WHILE EYES are fixed on the World Cup in Russia, another, more low-key international football tournament has passed by somewhat unnoticed. That won’t come as a surprise, as this was the little-known CONIFA World Football Cup, a competition for unrecognised states and stateless minority groups that has nonetheless caught the attention of the football hipsters. It brought together a unique menu of teams, from Tibet and Northern Cyprus to the Isle of Man and Matabeleland, in a host of non-league grounds across London.
I had the privilege of covering several of these matches – including the final itself – as part of CONIFA’s volunteer media team. In the often scorching heat of early June, I travelled to exotic locations like Bracknell, Slough and Bromley, watching some fairly passable non-league level football played by the likes of Tibet and Western Armenia. The Tibet fans were particularly lovely, sharing traditional food and cultural performances before the game, and really getting behind their team. For them, this tiny competition meant a chance to show off their culture and support their nation-in-exile. It’s a truly unique perspective, and there’ll be a full blog coming soon.
Bad news, America. Anthony Kennedy, the closest thing to a swing vote on the United States Supreme Court, has announced his imminent retirement. This means Donald Trump will soon nominate a second Associate Justice, and it’s more than likely this one will be more amenable to his far-right agenda than Kennedy. With as many as five right-leaning Justices on the panel, abortion rights, voting rights and democratic institutions may come under threat, as well as the already-scant protections afforded to illegal immigrants and asylum seekers. Some have already speculated that a conservative-stacked Supreme Court would be able to retrospectively end Birthright Citizenship, stripping millions of people born to foreign parents their citizen.
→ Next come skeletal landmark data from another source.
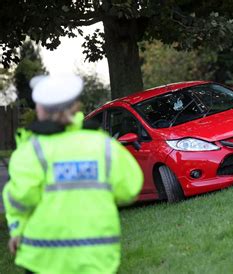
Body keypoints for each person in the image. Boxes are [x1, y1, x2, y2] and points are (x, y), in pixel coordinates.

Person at [3, 75, 144, 273]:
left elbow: (20, 198)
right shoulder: (103, 146)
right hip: (97, 258)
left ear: (40, 109)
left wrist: (17, 230)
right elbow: (129, 189)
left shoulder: (31, 151)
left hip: (42, 259)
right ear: (76, 106)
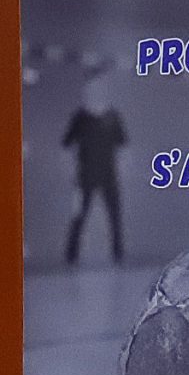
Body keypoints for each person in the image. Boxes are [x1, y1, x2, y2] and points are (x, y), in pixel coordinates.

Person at [61, 73, 127, 266]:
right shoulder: (81, 118)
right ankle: (71, 255)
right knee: (79, 215)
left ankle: (118, 254)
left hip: (108, 175)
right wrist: (72, 171)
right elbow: (67, 144)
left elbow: (123, 145)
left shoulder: (112, 117)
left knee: (114, 216)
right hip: (85, 177)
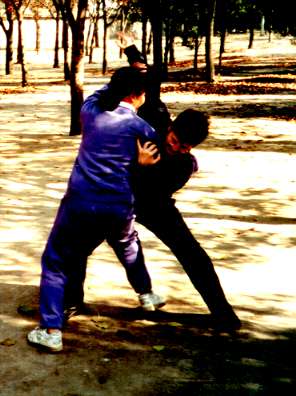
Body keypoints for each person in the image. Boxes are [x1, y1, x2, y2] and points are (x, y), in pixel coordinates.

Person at [27, 67, 164, 352]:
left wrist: (121, 81)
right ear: (137, 96)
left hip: (80, 201)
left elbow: (100, 93)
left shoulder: (89, 112)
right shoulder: (141, 128)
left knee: (55, 260)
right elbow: (157, 149)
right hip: (118, 205)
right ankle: (146, 294)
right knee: (128, 245)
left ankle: (51, 329)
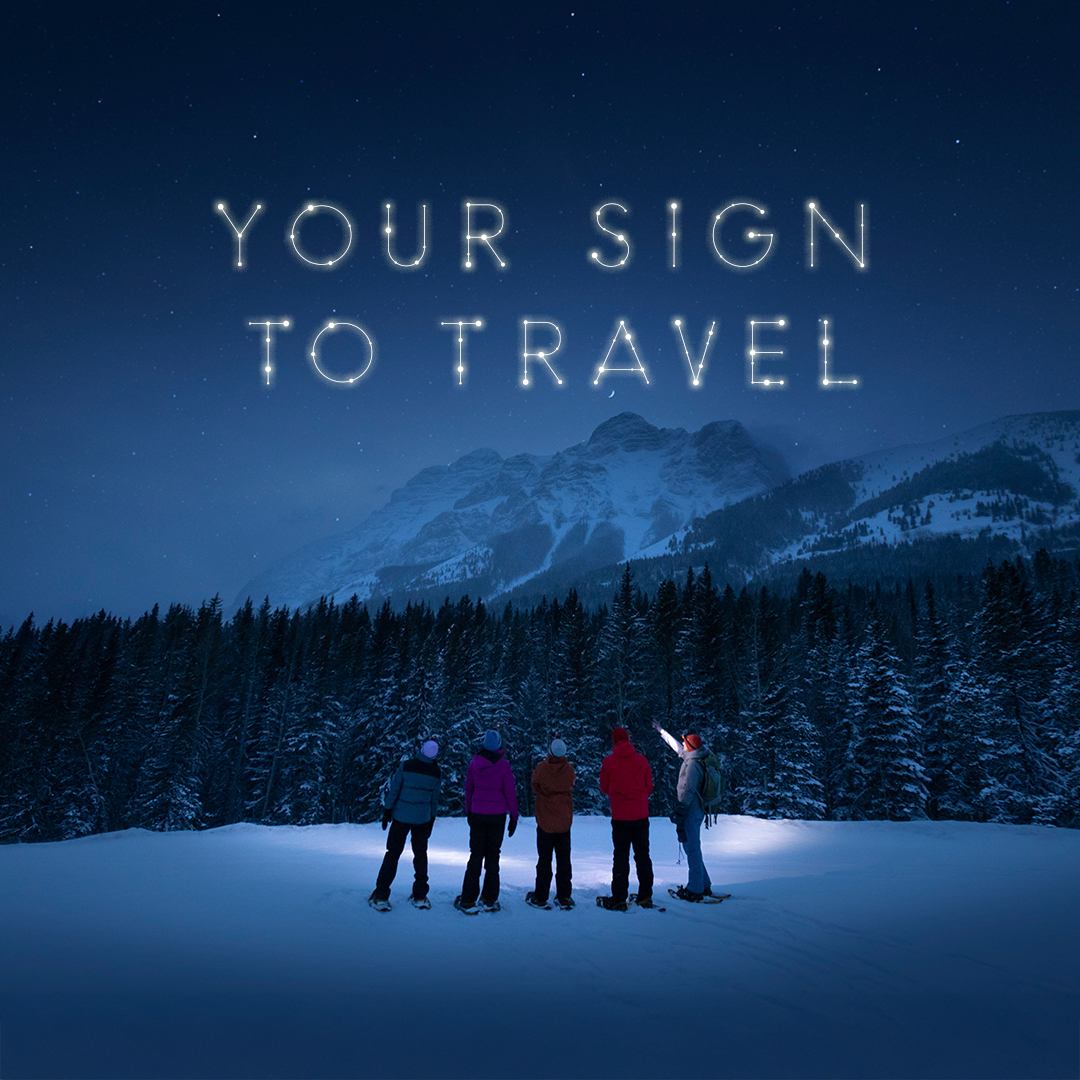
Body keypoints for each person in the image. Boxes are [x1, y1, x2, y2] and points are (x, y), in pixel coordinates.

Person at [369, 738, 441, 912]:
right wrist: (431, 818)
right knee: (421, 855)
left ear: (421, 750)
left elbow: (395, 788)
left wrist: (388, 810)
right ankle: (420, 896)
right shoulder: (435, 772)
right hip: (422, 819)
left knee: (392, 854)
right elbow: (434, 799)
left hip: (401, 816)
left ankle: (381, 895)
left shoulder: (407, 766)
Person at [455, 730, 519, 914]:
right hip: (497, 816)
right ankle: (489, 899)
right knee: (493, 856)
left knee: (475, 855)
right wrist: (514, 816)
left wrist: (469, 810)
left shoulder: (475, 763)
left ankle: (468, 899)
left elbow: (469, 788)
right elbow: (510, 792)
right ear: (499, 745)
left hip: (478, 814)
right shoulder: (504, 765)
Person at [596, 727, 655, 911]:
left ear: (614, 741)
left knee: (621, 857)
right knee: (643, 856)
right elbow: (649, 786)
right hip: (640, 816)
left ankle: (619, 897)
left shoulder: (609, 762)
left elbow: (604, 786)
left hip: (620, 817)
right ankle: (645, 896)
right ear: (628, 740)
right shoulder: (641, 761)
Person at [654, 723, 714, 902]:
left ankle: (695, 889)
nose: (683, 746)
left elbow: (688, 790)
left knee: (692, 848)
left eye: (685, 743)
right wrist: (662, 731)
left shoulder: (693, 764)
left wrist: (680, 810)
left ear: (689, 744)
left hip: (691, 809)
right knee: (693, 846)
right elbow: (678, 748)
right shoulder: (697, 755)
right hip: (697, 808)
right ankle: (704, 884)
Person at [526, 737, 575, 910]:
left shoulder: (542, 769)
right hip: (563, 822)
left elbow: (535, 784)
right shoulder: (568, 770)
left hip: (545, 821)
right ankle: (564, 896)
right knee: (564, 860)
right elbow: (571, 783)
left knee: (544, 860)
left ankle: (540, 896)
And they can get away with all of this, either because too many people agree with it or because they aren’t affected by it enough to resist it. Worse still, these kind of hyper-conservative policies – particularly criminalising abortion – are exactly what a not insubstantial proportion of Trump’s voting base want him to enact. With these traditional Republican supporters energised, and an economy continuing to boom, plenty of voters will be more willing to tick the box next to his name come 2020. If this threat to liberty is to be stopped, voters need to come out in force for Democratic candidates this November – the ball is very much in their court.
Picture of the month
This month I’ve been listening – on Spotify, owing to the recent demise of a much-loved iPod classic – to Tranquility Base Hotel and Casino, the Arctic Monkeys’ latest release. I understand the reaction has been, to say the least, mixed, but as with all divisive media, I’ve taken the contrarian view. To me, it’s a superb album; a mature, grown-up record with some very clear classic rock influences – The Ultracheese could easily have been sung by Roger Waters.
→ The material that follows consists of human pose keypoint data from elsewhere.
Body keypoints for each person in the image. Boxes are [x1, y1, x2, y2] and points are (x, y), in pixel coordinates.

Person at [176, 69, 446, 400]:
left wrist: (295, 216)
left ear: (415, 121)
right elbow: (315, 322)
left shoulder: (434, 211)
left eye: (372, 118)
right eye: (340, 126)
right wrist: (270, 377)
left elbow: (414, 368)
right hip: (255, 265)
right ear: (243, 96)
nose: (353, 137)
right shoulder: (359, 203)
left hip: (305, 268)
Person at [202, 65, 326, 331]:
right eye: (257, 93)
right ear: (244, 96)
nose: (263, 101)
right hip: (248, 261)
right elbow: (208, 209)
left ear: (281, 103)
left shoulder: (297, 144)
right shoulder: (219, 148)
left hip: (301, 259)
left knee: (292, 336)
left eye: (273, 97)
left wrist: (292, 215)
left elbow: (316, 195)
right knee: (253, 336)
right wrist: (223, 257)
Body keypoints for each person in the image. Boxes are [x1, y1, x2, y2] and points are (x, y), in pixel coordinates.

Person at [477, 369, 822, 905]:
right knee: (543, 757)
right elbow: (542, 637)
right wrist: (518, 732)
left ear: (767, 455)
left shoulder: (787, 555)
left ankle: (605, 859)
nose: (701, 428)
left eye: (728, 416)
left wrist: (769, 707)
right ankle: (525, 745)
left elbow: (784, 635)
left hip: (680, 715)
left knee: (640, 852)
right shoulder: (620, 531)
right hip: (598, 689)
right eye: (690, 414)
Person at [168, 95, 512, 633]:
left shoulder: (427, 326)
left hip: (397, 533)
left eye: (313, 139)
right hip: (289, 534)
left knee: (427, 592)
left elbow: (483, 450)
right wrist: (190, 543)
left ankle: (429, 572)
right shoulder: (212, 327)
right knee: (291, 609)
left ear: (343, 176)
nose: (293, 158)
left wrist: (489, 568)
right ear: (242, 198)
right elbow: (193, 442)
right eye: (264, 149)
I think it’s brave for any band to commit to a concept album – particularly one about a floating space hotel – but the band really pulls it off. Each track – piano-driven, a unique sound as far as Arctic Monkeys’ albums go – forms a very smooth, thematic gestalt; there are no standouts, no songs you can dance or sing along to, but the end result is very ambient, very evocative, and very, very good. The album is ultimately a somewhat tongue-in-cheek deconstruction of expectations, and a criticism of the music industry. That content is nothing too original, but Alex Turner is at his lyrical best, and really carries the concept. Top marks.
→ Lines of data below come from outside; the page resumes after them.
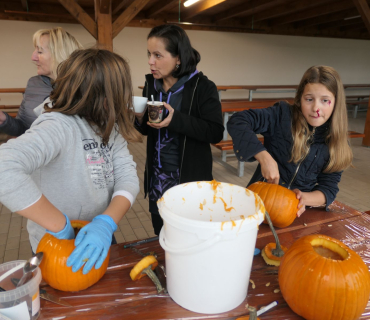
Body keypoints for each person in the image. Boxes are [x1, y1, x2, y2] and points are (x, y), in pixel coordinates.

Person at [0, 48, 141, 274]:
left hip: (97, 233)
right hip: (56, 242)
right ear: (105, 96)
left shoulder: (108, 125)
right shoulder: (57, 126)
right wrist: (60, 226)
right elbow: (3, 168)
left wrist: (106, 222)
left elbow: (127, 177)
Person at [228, 65, 353, 217]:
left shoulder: (336, 142)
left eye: (325, 100)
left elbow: (328, 189)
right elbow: (238, 121)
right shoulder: (281, 115)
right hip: (258, 203)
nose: (316, 108)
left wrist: (304, 198)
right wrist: (263, 156)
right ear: (300, 98)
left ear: (335, 103)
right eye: (309, 99)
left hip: (297, 212)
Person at [135, 24, 224, 235]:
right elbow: (148, 130)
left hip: (189, 183)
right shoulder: (151, 85)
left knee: (189, 239)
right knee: (162, 235)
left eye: (158, 55)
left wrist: (176, 120)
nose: (150, 61)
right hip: (158, 181)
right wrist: (139, 119)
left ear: (178, 58)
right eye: (149, 54)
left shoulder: (202, 86)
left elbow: (215, 132)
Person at [0, 27, 82, 136]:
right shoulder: (34, 84)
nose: (33, 57)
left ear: (59, 54)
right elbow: (24, 128)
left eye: (39, 51)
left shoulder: (84, 86)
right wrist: (3, 119)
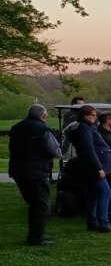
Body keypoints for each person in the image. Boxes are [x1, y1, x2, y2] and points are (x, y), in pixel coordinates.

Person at [8, 104, 61, 246]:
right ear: (43, 116)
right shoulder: (42, 129)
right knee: (42, 205)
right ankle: (37, 238)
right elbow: (53, 150)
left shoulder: (17, 128)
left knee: (34, 203)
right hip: (37, 171)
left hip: (18, 170)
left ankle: (35, 235)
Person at [68, 104, 111, 233]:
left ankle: (92, 222)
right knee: (105, 193)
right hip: (92, 168)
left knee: (93, 195)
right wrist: (99, 168)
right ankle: (103, 223)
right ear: (85, 116)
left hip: (91, 167)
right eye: (93, 115)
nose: (95, 118)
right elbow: (89, 150)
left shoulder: (88, 127)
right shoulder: (84, 129)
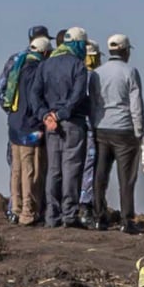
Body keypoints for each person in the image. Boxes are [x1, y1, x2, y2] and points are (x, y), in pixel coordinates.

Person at [32, 31, 97, 228]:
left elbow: (35, 94)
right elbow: (78, 95)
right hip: (72, 122)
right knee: (71, 168)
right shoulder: (78, 65)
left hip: (51, 124)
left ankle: (52, 215)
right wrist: (61, 114)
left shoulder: (45, 65)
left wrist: (46, 115)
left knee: (53, 169)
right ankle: (69, 215)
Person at [92, 34, 144, 231]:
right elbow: (135, 104)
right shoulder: (130, 72)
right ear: (125, 50)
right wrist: (139, 130)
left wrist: (94, 124)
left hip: (101, 128)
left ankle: (99, 217)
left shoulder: (97, 73)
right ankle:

1 June In the Financial Times, history writer Peter Frankopan visits Kazakhstan, where the heart of the new Silk Road intersects with authoritarian politics.
14 June The Economist examines what lies behind the rise of authoritarianism, as the likes of Erdogan, Putin, Orban and Trump continue to undermine democracy across the world.
15 June You know things are getting bad when the Ottawa Citizen asks how quickly Canada could build an atomic bomb.
18 June In a moving piece for the Players’ Tribune, Belgian striker Romelu Lukaku writes about growing up, a deprived childhood, and the first time he played for Anderlecht.
19 June In further evidence of America’s regression, Ria Tobacco Mar speculates in the New York Times that a South Dakota man has been sentenced to death – in lieu of a life sentence – because he’s gay.
25 June Dr Heather Halton of the University of Melbourne discusses the surprising interconnectedness of the 13th-century, as depicted through an Australasian cockatoo in a Sicilian manuscript.
28 June BuzzFeed News‘s Alberto Nardelli wonders whether the fall of Merkel might catalyse the fall of Europe.